* What you should do:
Please keep pictures out of the copy, and print exactly the lines from the one containing "padding-left: 19px ->" through the end of the records.

* Study material:
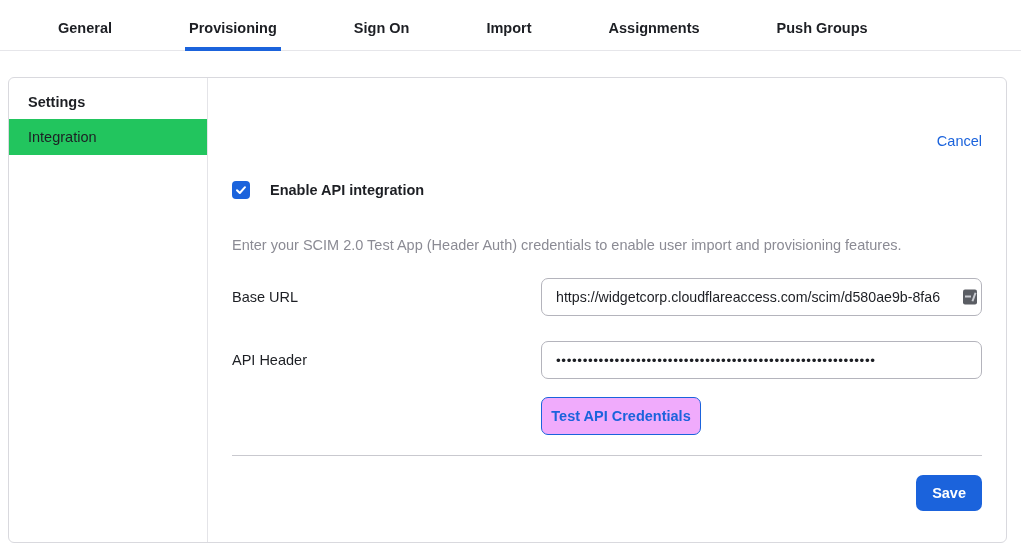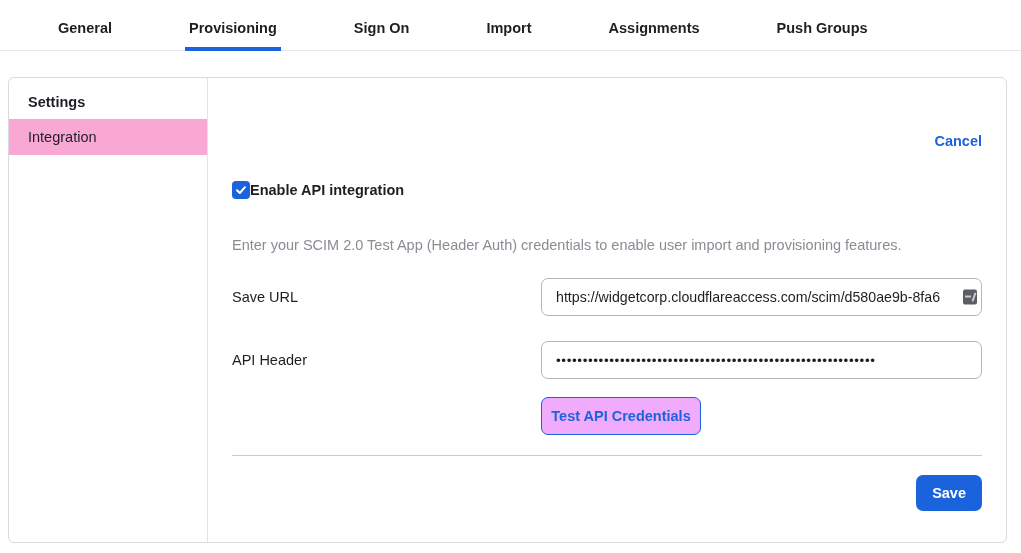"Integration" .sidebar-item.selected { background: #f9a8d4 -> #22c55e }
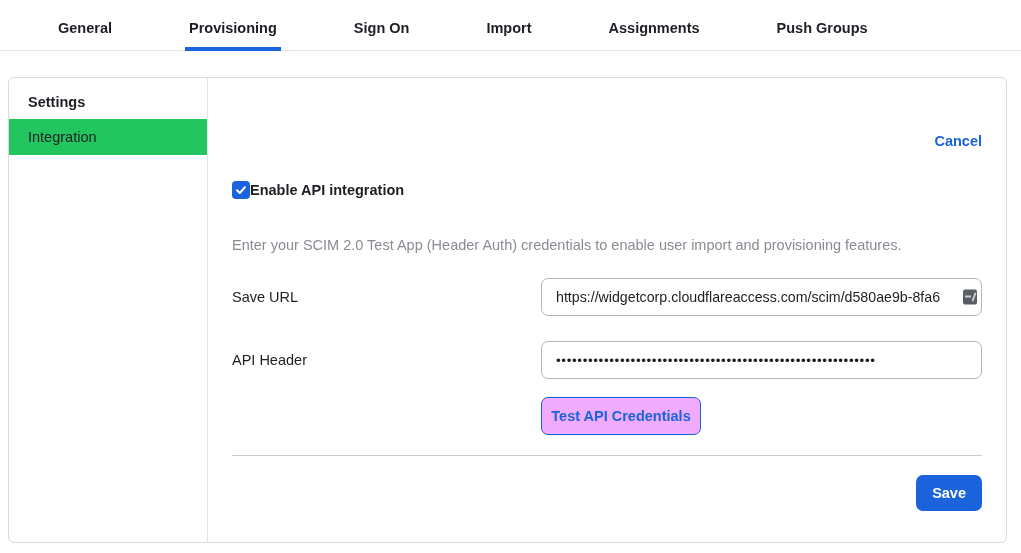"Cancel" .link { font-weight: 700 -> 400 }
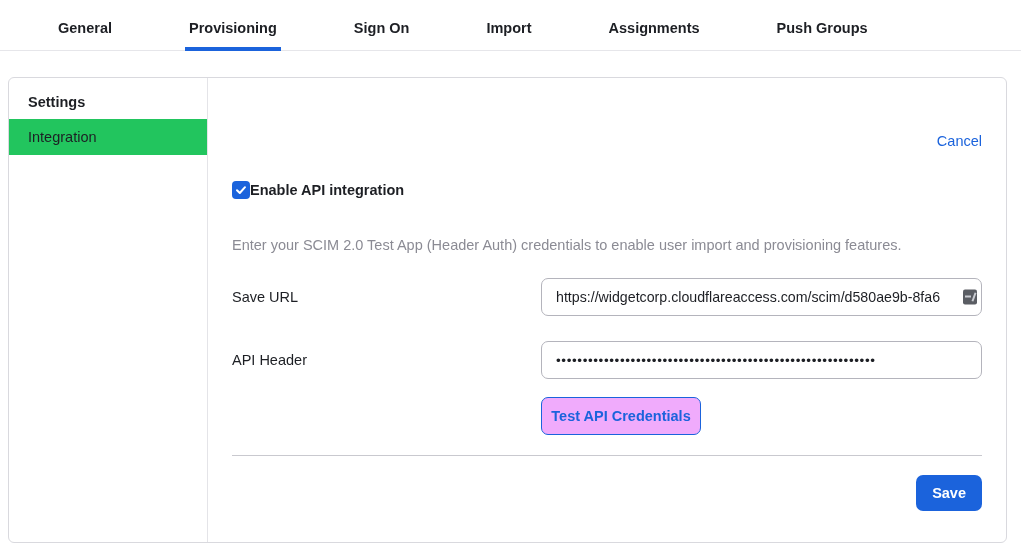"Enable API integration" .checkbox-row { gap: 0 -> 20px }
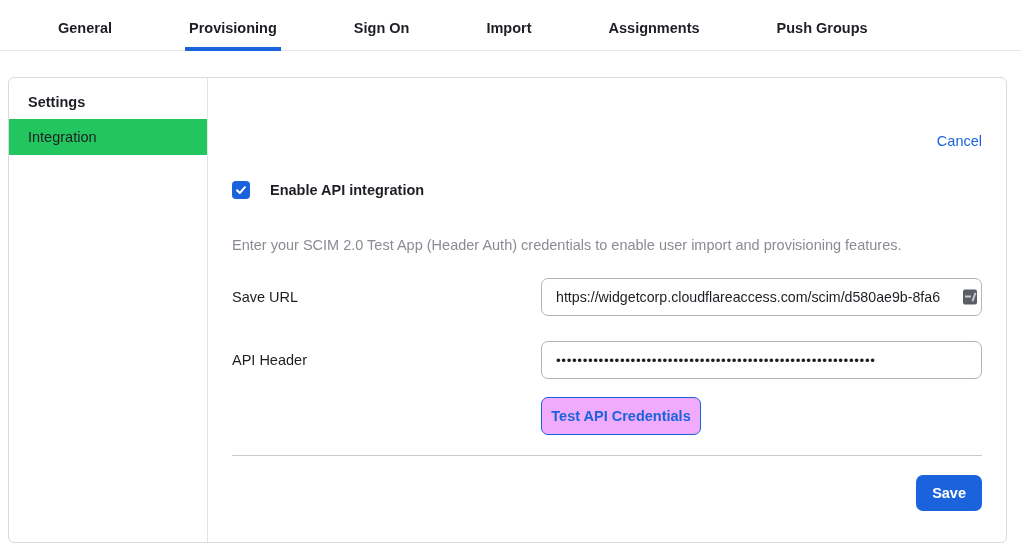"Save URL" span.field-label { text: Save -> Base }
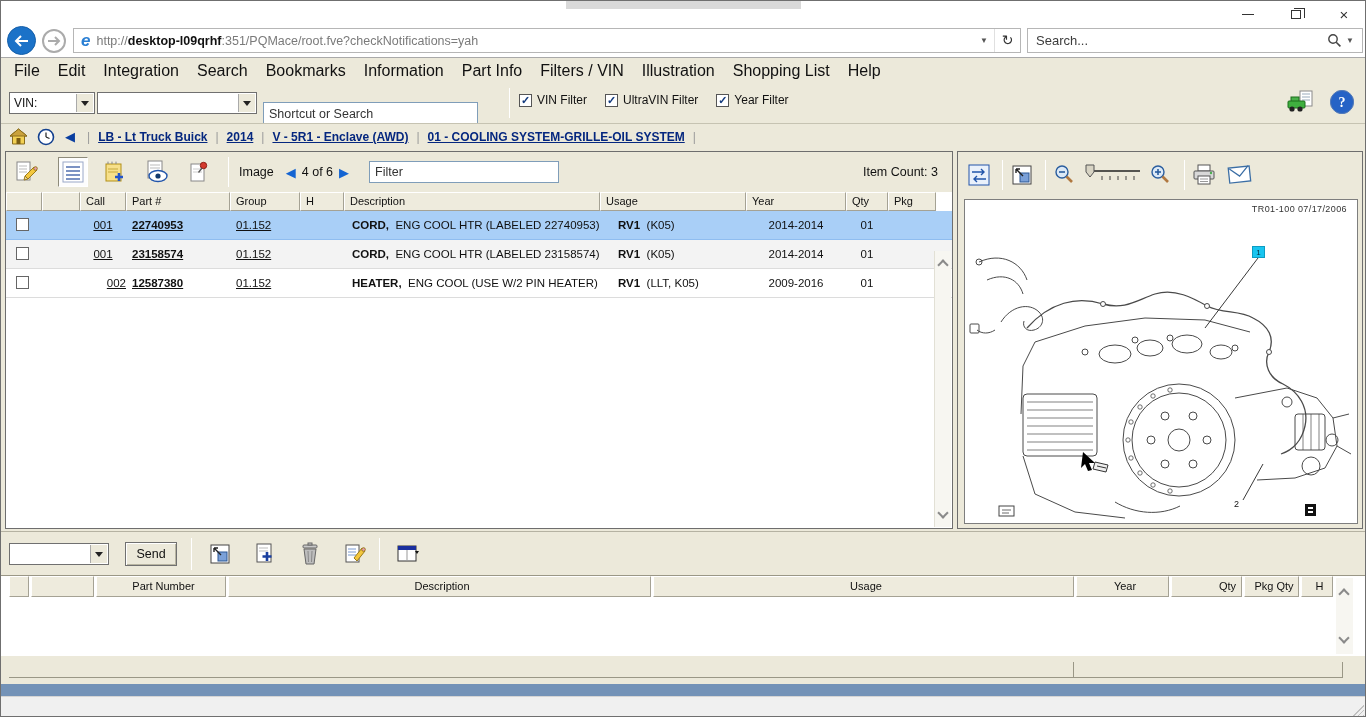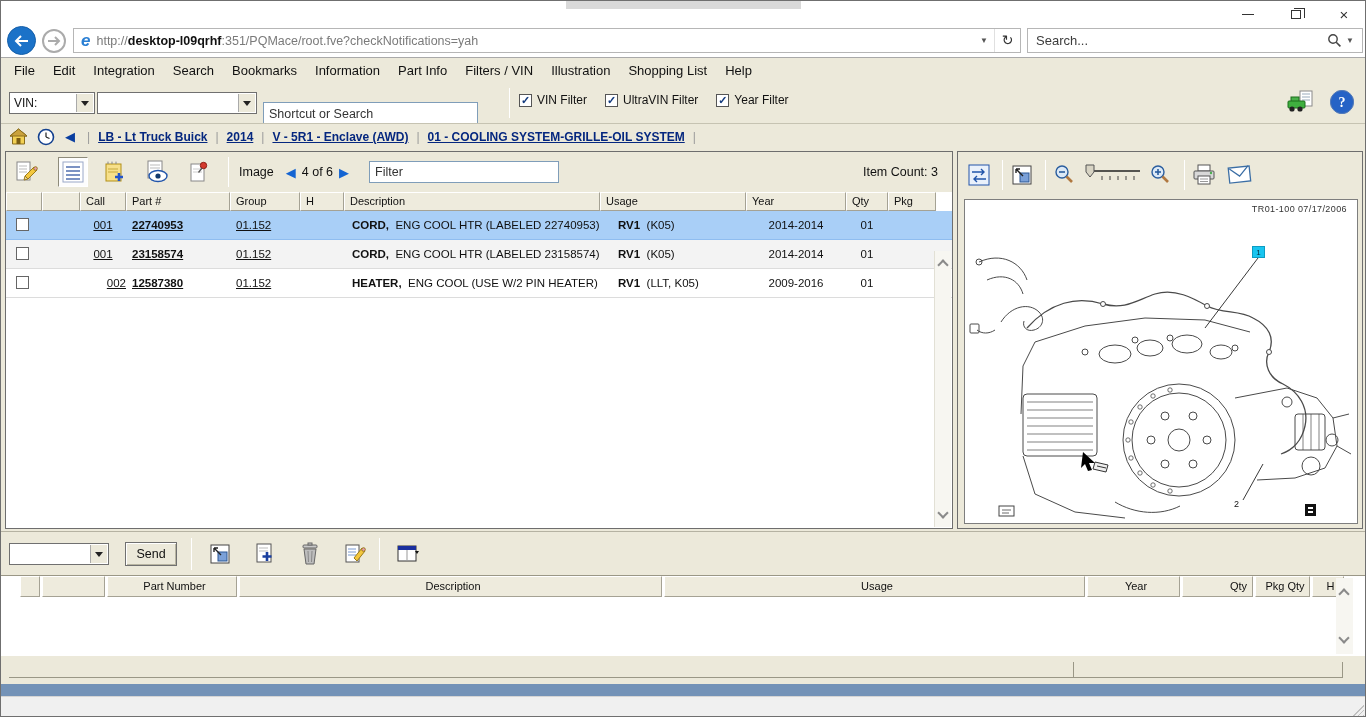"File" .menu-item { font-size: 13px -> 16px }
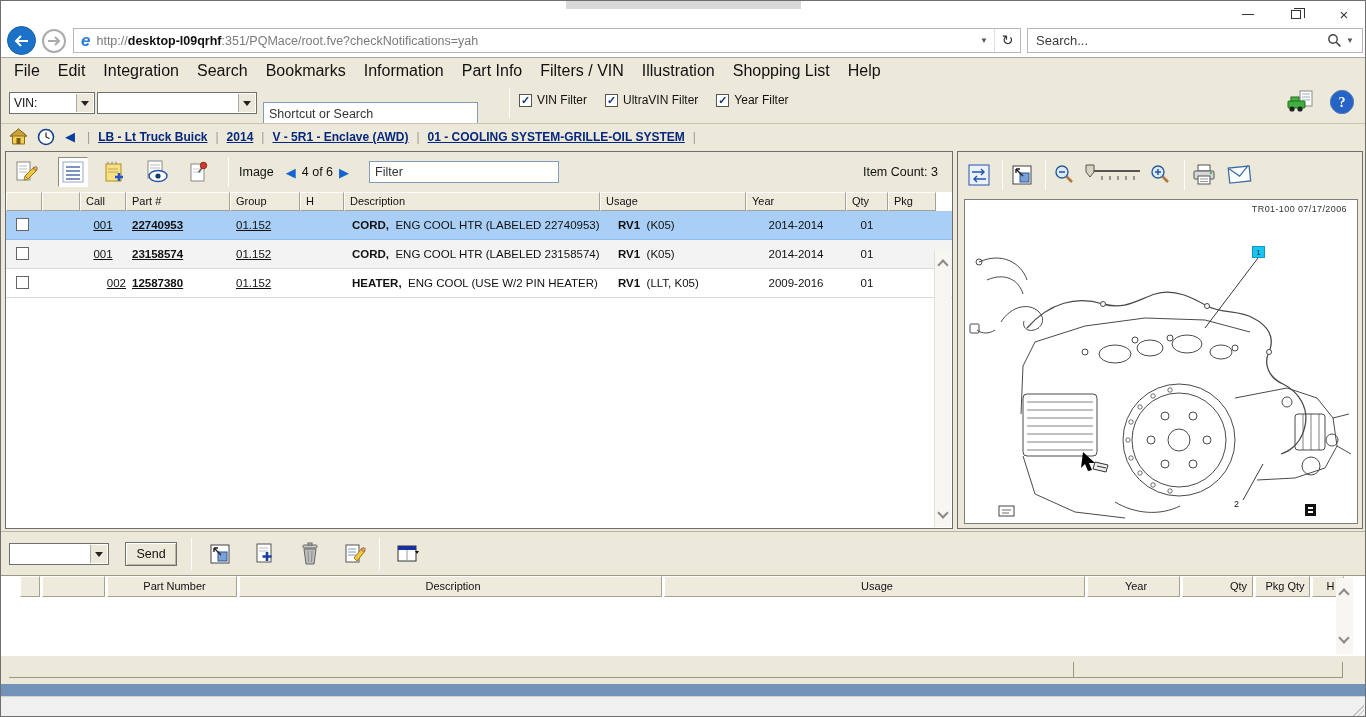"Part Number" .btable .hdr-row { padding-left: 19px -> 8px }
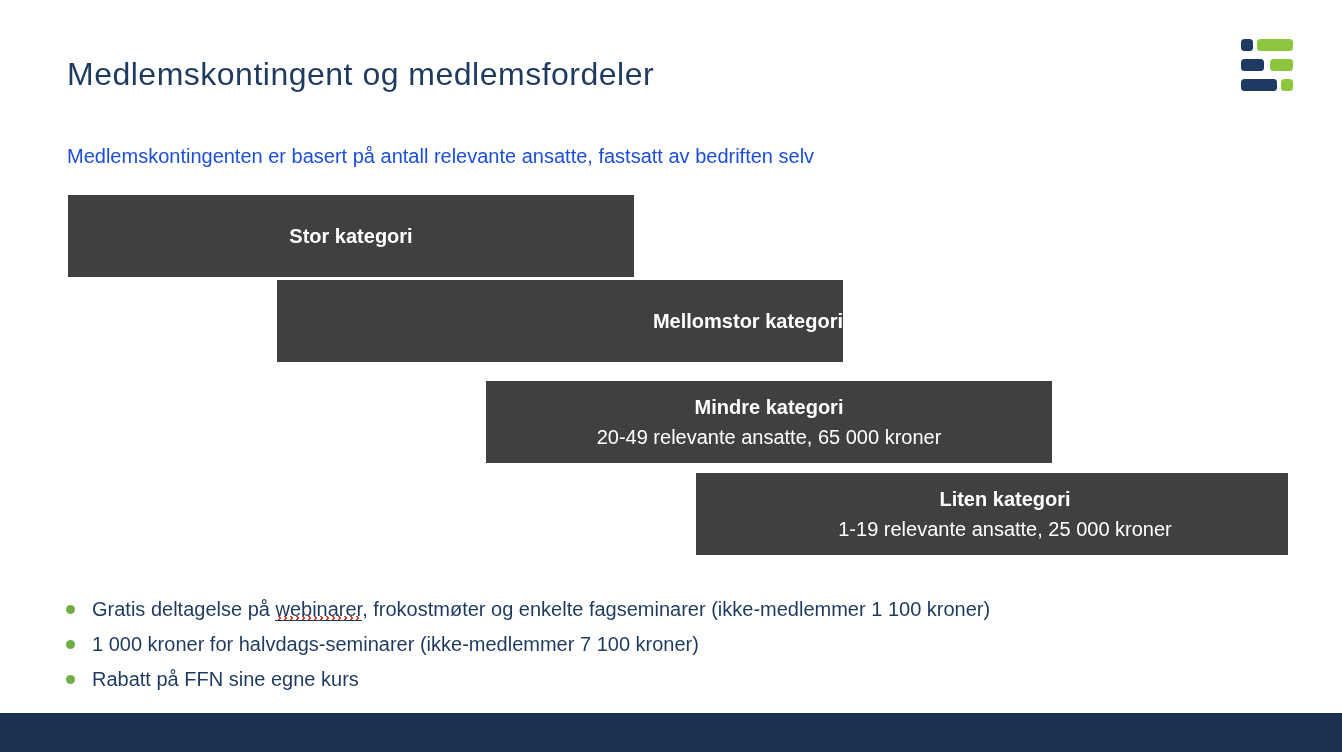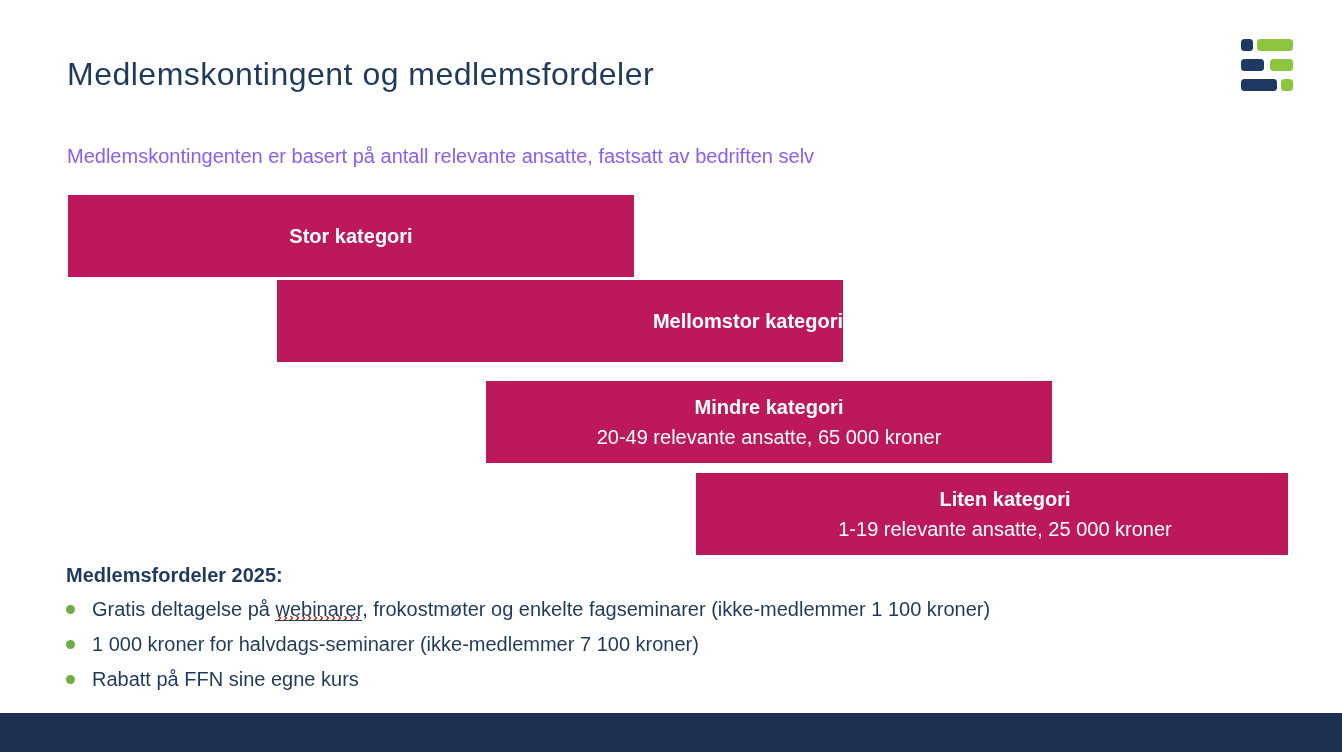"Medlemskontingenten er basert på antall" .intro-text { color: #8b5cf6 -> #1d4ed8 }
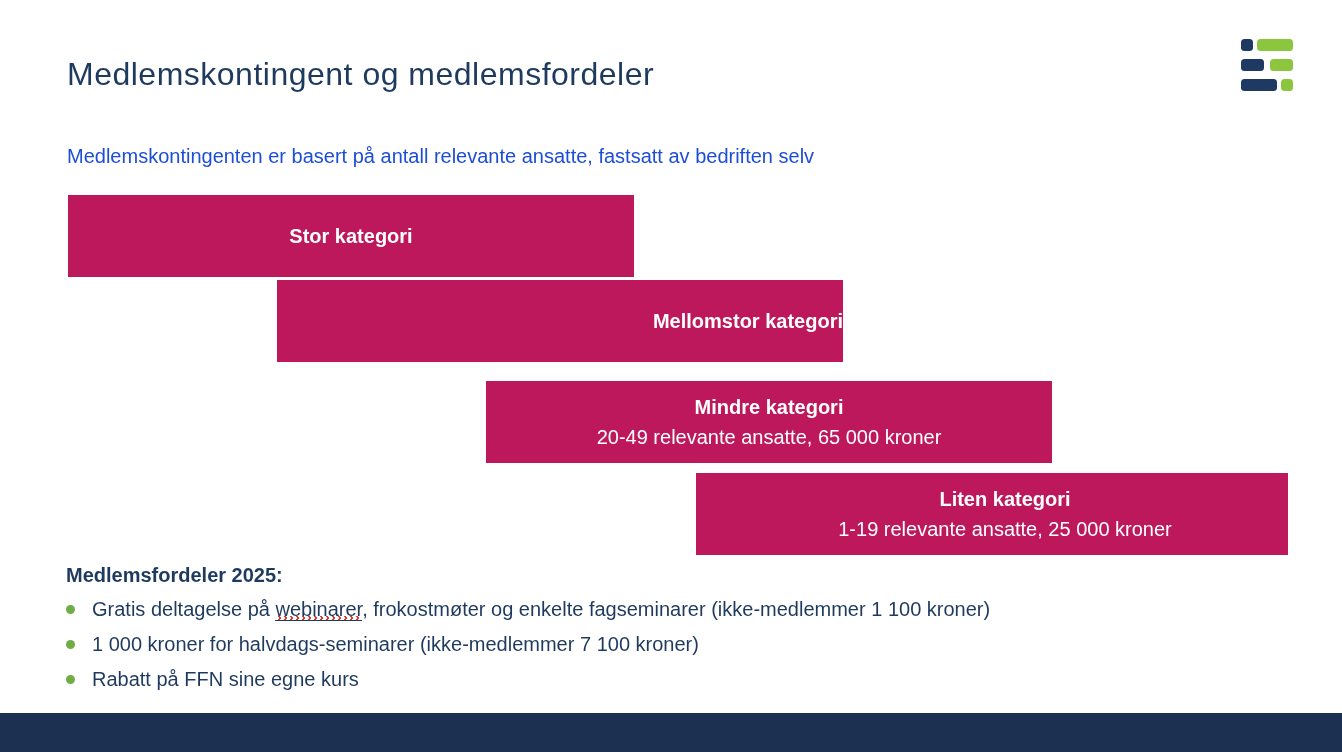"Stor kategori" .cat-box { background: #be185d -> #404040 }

* Solved exercise:
"Part Number" .btable .hdr-row { padding-left: 19px -> 8px }
"Medlemskontingenten er basert på antall" .intro-text { color: #8b5cf6 -> #1d4ed8 }
"Stor kategori" .cat-box { background: #be185d -> #404040 }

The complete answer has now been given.